La estabilidad política, social, económica e institucional se ven amenazadas cuando un presidente alienta la movilización popular con discursos de odio. Y más grave aún cuando lo hace para presionar a las Cortes, desafiando así la Constitución y las Leyes que él mismo juró proteger.
Desde 1945, la separación de poderes fue una realidad en Colombia, y desde entonces el poder público está dividido en tres ramas: la ejecutiva, la legislativa y la judicial. Un paso necesario para prevenir la concentración y el abuso de poder en cualquiera de estas tres esferas, evitando así las decisiones políticas autoritarias que pudieran tener graves consecuencias para el país. Esta división, aunque imperfecta, no solo es por definición, un rasgo distintivo de un país democrático y un Estado Constitucional, como el nuestro, si no también es una estructura que protege las libertades y los derechos de los ciudadanos de posibles actos de arbitrariedad.
En varias ocasiones, los mensajes difundidos por el presidente del Gobierno del Cambio a través de sus redes sociales han desafiado esta división de poderes y han promovido de manera irresponsable manifestaciones en las calles sin considerar las posibles consecuencias de tales convocatorias. La última semana no fue la excepción. Las disputas con el Fiscal General de la Nación y su deseo de contar con una fiscal alineada con su postura política, llevaron nuevamente a que el presidente convocara y respaldara nuevas protestas, esta vez con el objetivo de presionar a la Corte Suprema de Justicia para que eligiera rápidamente. Ante la falta de consenso para la elección de la nueva fiscal, los manifestantes que apoyaban al presidente bloquearon el acceso al Palacio de Justicia, comprometiendo no solo el derecho a la libre locomoción de quienes se encontraban en esta sede judicial, sino también generando una situación de tensión que amenazó la integridad del sistema democrático y el respeto por la independencia del poder judicial. Aunque la situación se resolvió el mismo día, evocó inevitablemente la toma del Palacio de Justicia que hizo el M-19 en 1985, un hecho que hoy en día representa una herida profunda en la memoria colectiva de los colombianos.

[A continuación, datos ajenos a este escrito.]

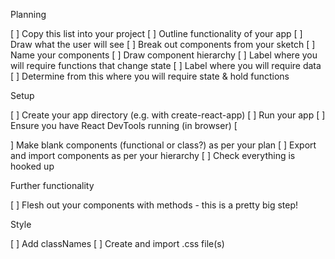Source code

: Planning

[ ] Copy this list into your project
[ ] Outline functionality of your app
[ ] Draw what the user will see
[ ] Break out components from your sketch
[ ] Name your components
[ ] Draw component hierarchy
[ ] Label where you will require functions that change state
[ ] Label where you will require data
[ ] Determine from this where you will require state & hold functions

Setup

[ ] Create your app directory (e.g. with create-react-app)
[ ] Run your app
[ ] Ensure you have React DevTools running (in browser) [

] Make blank components (functional or class?) as per your plan
[ ] Export and import components as per your hierarchy
[ ] Check everything is hooked up

Further functionality

[ ] Flesh out your components with methods - this is a pretty big step!

Style

[ ] Add classNames
[ ] Create and import .css file(s)
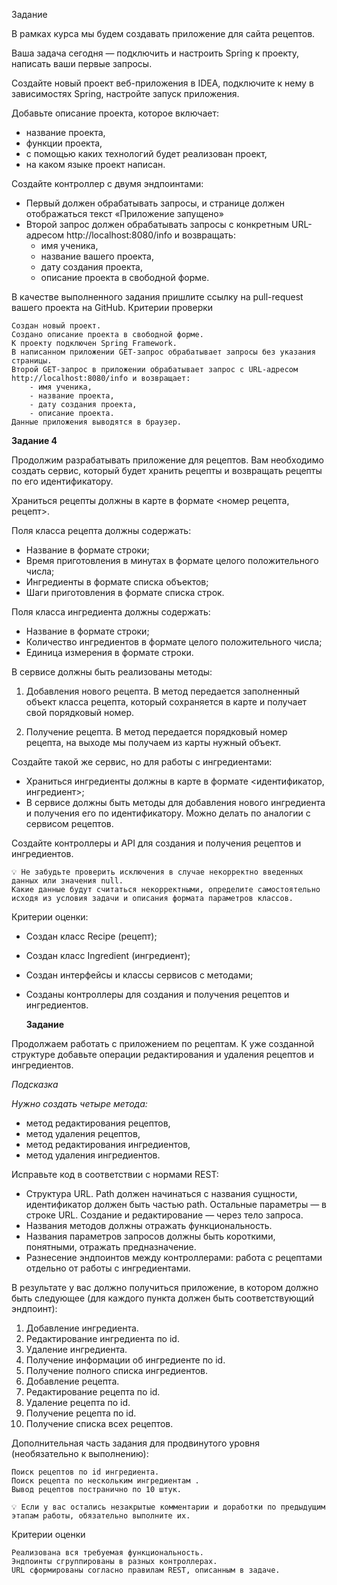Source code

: 
Задание

В рамках курса мы будем создавать приложение для сайта рецептов.

Ваша задача сегодня — подключить и настроить Spring к проекту, написать ваши первые запросы.

Создайте новый проект веб-приложения в IDEA, подключите к нему в зависимостях Spring, настройте запуск приложения.

Добавьте описание проекта, которое включает:

* название проекта,
* функции проекта,
* с помощью каких технологий будет реализован проект,
* на каком языке проект написан.

Создайте контроллер с двумя эндпоинтами:
* Первый должен обрабатывать запросы, и странице должен отображаться текст «Приложение запущено»
* Второй запрос должен обрабатывать запросы с конкретным URL-адресом http://localhost:8080/info и возвращать:
    * имя ученика,
    * название вашего проекта,
    * дату создания проекта,
    * описание проекта в свободной форме.

В качестве выполненного задания пришлите ссылку на pull-request вашего проекта на GitHub.
Критерии проверки

    Создан новый проект.
    Создано описание проекта в свободной форме.
    К проекту подключен Spring Framework.
    В написанном приложении GET-запрос обрабатывает запросы без указания страницы.
    Второй GET-запрос в приложении обрабатывает запрос с URL-адресом http://localhost:8080/info и возвращает:
        - имя ученика,
        - название проекта,
        - дату создания проекта,
        - описание проекта.
    Данные приложения выводятся в браузер.
 
**Задание 4**

Продолжим разрабатывать приложение для рецептов. Вам необходимо создать сервис, который будет хранить рецепты и возвращать рецепты по его идентификатору.

Храниться рецепты должны в карте в формате <номер рецепта, рецепт>.

Поля класса рецепта должны содержать:

* Название в формате строки;
* Время приготовления в минутах в формате целого положительного числа;
* Ингредиенты в формате списка объектов;
* Шаги приготовления в формате списка строк.

Поля класса ингредиента должны содержать:

* Название в формате строки;
* Количество ингредиентов в формате целого положительного числа;
* Единица измерения в формате строки.

В сервисе должны быть реализованы методы:

1. Добавления нового рецепта.
В метод передается заполненный объект класса рецепта, который сохраняется в карте и получает свой порядковый номер.

2. Получение рецепта.
В метод передается порядковый номер рецепта, на выходе мы получаем из карты нужный объект.

Создайте такой же сервис, но для работы с ингредиентами:

* Храниться ингредиенты должны в карте в формате <идентификатор, ингредиент>;
* В сервисе должны быть методы для добавления нового ингредиента и получения его по идентификатору. Можно делать по аналогии с сервисом рецептов.

Создайте контроллеры и API для создания и получения рецептов и ингредиентов.

    💡 Не забудьте проверить исключения в случае некорректно введенных данных или значения null. 
    Какие данные будут считаться некорректными, определите самостоятельно исходя из условия задачи и описания формата параметров классов.

Критерии оценки:

* Создан класс Recipe (рецепт);
* Создан класс Ingredient (ингредиент);
* Создан интерфейсы и классы сервисов с методами;
* Созданы контроллеры для создания и получения рецептов и ингредиентов.


   **Задание**

Продолжаем работать с приложением по рецептам. К уже созданной структуре добавьте операции редактирования и удаления рецептов и ингредиентов.

_Подсказка_

_Нужно создать четыре метода:_

* метод редактирования рецептов,
* метод удаления рецептов,
* метод редактирования ингредиентов,
* метод удаления ингредиентов.

Исправьте код в соответствии с нормами REST:

* Структура URL. Path должен начинаться с названия сущности, идентификатор должен быть частью path. Остальные параметры — в строке URL. Создание и редактирование — через тело запроса.
* Названия методов должны отражать функциональность.
* Названия параметров запросов должны быть короткими, понятными, отражать предназначение.
* Разнесение эндпоинтов между контроллерами: работа с рецептами отдельно от работы с ингредиентами.

В результате у вас должно получиться приложение, в котором должно быть следующее (для каждого пункта должен быть соответствующий эндпоинт):

1. Добавление ингредиента.
2. Редактирование ингредиента по id.
3. Удаление ингредиента.
4. Получение информации об ингредиенте по id.
5. Получение полного списка ингредиентов.
6. Добавление рецепта.
7. Редактирование рецепта по id.
8. Удаление рецепта по id.
9. Получение рецепта по id.
10. Получение списка всех рецептов.

Дополнительная часть задания для продвинутого уровня (необязательно к выполнению):

    Поиск рецептов по id ингредиента.
    Поиск рецепта по нескольким ингредиентам .
    Вывод рецептов постранично по 10 штук.

    💡 Если у вас остались незакрытые комментарии и доработки по предыдущим этапам работы, обязательно выполните их.

Критерии оценки

    Реализована вся требуемая функциональность.
    Эндпоинты сгруппированы в разных контроллерах.
    URL сформированы согласно правилам REST, описанным в задаче.




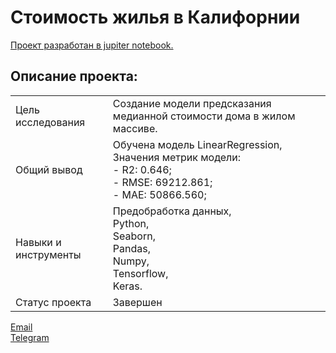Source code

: # Стоимость жилья в Калифорнии

[Проект разработан в jupiter notebook.](https://github.com/data-analyst-mr/data_science_projects/blob/main/age_of_buyers/age_of_buyers.ipynb)<br/>

## Описание проекта:
|   |  |
|---------------|-------------------|
|Цель исследования| Cоздание модели предсказания медианной стоимости дома в жилом массиве.|
|Общий вывод|Обучена модель LinearRegression,<br/>Значения метрик модели:<br/>- R2: 0.646;<br/>- RMSE: 69212.861;<br/>- MAE: 50866.560;|
|Навыки и инструменты|Предобработка данных,<br/>Python,<br/>Seaborn,<br/>Pandas,<br/>Numpy,<br/>Tensorflow,<br/>Keras.|
|Статус проекта| Завершен|


[Email](mailto:mikhail-shestakov-2022@bk.ru)<br/>
[Telegram](https://t.me/mshestakov1)

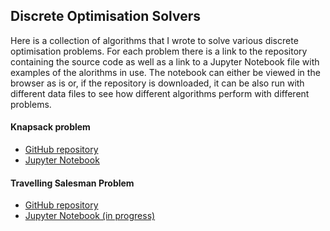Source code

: ## Discrete Optimisation Solvers

Here is a collection of algorithms that I wrote to solve various discrete optimisation problems. For each problem there is a link to the repository containing the source code as well as a link to a Jupyter Notebook file with examples of the alorithms in use. The notebook can either be viewed in the browser as is or, if the repository is downloaded, it can be also run with different data files to see how different algorithms perform with different problems. 

#### Knapsack problem

- [GitHub repository](https://github.com/tdw75/knapsack-problem/tree/master)
- [Jupyter Notebook](https://github.com/tdw75/knapsack-problem/blob/master/knapsack_problem_solvers.ipynb)

#### Travelling Salesman Problem

- [GitHub repository](https://github.com/tdw75/travelling-salesman-problem)
- [Jupyter Notebook (in progress)]()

Como es costumbre, el presidente culpó a otros y no asumió su responsabilidad en una situación, que no solo generó incertidumbre política, sino que también envió señales negativas a ciudadanos e inversores por igual. Las consecuencias podrían ser profundas, tanto a corto como a largo plazo en materia de crecimiento económico y empleo, la atmósfera de duda resultante puede desalentar la inversión en el país, promover la fuga de capitales, socavar la confianza de consumidores y empresarios, y aumentar el costo del capital para las empresas, ya que las primas de riesgo serán más altas para compensar la creciente incertidumbre en nuestro país. Algo que ya pasó en Venezuela y Turquía, donde la independencia judicial ha sido puesta en duda y parece estar confeccionada a la medida de la rama ejecutiva.
En medio del dolor que ha marcado a nuestro país esta semana, recae sobre nosotros la responsabilidad y el deber de alzar la voz en defensa de la democracia, de las instituciones y del equilibrio entre las tres esferas del poder público, pero también de la estabilidad económica y del empleo de los más de 25 millones de colombianos que formamos parte de la fuerza laboral. Mantengo la confianza en la fortaleza de la democracia colombiana y estoy convencida de que, así como las instituciones han salvado a Colombia de las malas decisiones de este último año y medio, seguirán siendo la salvaguarda del país frente a un cambio que solo nos perjudica.